Dear Dr: Is a vegan diet completely safe and healthy? I have a vegan daughter and granddaughter and I am concerned. What are you not allowed to eat? Are you getting all the vitamins, minerals and proteins you need? Any information you have is welcome.
Dear Reader: Vegan diets have grown in popularity in recent years. Given that the majority of people in the United States are more familiar with diets that include meat, seafood, and dairy products, your concern about your daughter and granddaughter embarking on a plant-based diet is understandable. We are happy to assure you that a vegan diet, done correctly, is not only safe but also healthy.
Let’s start with the basics. Vegans do not eat animal meat, animal by-products, or foods that contain an ingredient of animal origin. Instead, they focus on vegetables, legumes, grains, beans, nuts and nut butters, seeds, fruits, vegetable fats, and a wide range of foods from non-animal sources. These include protein-rich meat alternatives such as tofu, tempeh and seitan, as well as milk alternatives such as oat, soy and almond milk.
Vegans also avoid a number of other foods and foods that sometimes have surprising associations with animals. These include honey produced by bees; Gelatin obtained from cartilage and bones; certain types of soy sauce that use fish in the fermentation process; and even table sugar, which is often filtered with bone charcoal.

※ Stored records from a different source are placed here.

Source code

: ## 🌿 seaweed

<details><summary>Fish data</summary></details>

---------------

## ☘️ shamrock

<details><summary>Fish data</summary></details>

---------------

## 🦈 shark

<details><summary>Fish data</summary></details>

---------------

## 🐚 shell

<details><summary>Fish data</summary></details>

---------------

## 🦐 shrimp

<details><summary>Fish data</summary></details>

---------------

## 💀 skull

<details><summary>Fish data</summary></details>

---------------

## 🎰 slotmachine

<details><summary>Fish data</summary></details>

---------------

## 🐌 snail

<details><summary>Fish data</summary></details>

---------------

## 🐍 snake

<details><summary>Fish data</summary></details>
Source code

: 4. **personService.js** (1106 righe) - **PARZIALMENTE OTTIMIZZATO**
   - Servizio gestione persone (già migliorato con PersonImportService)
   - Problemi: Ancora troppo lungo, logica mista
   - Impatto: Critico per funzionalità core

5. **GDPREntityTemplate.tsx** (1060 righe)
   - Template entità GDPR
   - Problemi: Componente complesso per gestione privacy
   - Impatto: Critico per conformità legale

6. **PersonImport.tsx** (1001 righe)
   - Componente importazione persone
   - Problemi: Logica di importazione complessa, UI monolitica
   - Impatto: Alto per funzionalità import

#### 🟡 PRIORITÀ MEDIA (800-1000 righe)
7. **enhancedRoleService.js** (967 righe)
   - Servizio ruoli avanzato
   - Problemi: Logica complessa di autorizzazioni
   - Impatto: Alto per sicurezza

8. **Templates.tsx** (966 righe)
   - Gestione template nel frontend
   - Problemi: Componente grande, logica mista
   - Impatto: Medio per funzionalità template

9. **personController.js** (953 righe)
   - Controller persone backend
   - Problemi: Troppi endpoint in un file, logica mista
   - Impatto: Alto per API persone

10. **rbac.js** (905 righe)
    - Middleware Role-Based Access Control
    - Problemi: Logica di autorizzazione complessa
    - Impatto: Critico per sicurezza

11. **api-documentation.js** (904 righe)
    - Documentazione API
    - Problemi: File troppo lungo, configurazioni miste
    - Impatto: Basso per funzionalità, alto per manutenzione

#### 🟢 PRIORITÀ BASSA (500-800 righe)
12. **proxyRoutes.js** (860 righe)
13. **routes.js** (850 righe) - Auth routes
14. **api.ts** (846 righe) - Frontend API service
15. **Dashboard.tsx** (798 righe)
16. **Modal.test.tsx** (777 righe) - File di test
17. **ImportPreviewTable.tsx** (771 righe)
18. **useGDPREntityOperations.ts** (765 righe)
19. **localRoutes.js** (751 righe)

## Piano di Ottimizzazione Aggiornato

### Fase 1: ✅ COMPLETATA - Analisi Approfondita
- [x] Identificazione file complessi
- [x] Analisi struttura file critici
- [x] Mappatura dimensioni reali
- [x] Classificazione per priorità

It is true that any type of restrictive diet can make it more difficult to get the full range of nutrients you need. For vegans, this means paying special attention to vitamin B12. It is important for red blood cell production, plays a role in nerve cell health, and helps with DNA synthesis. Vitamin B12 is found almost exclusively in animal products, so vegans need to take steps to include it in their diet. It’s easy because B12 is available as a vitamin supplement and is added to a wide variety of fortified and fortified grain and soy products. The same care must be taken with the intake of adequate protein, calcium, omega-3 fatty acids, iodine, zinc, iron and vitamin D. It may sound complex, but a healthy vegan diet just takes a little more planning.
There is a lot of good news from recent research about people following a plant-based diet. These include a measurably lower incidence of cardiovascular disease and certain types of cancer, better blood sugar control, a lower rate of type 2 diabetes, better blood pressure readings, and lower obesity in young adults.
It’s important to note that these studies looked at healthy vegan diets. That means eating from a wide variety of fresh, whole foods. The advice to stay away from highly processed foods applies to vegans. We think the three of you might find it useful to meet with a registered dietitian to discuss the specifics of vegan eating. It will increase your daughter and granddaughter’s understanding and can help alleviate your concerns.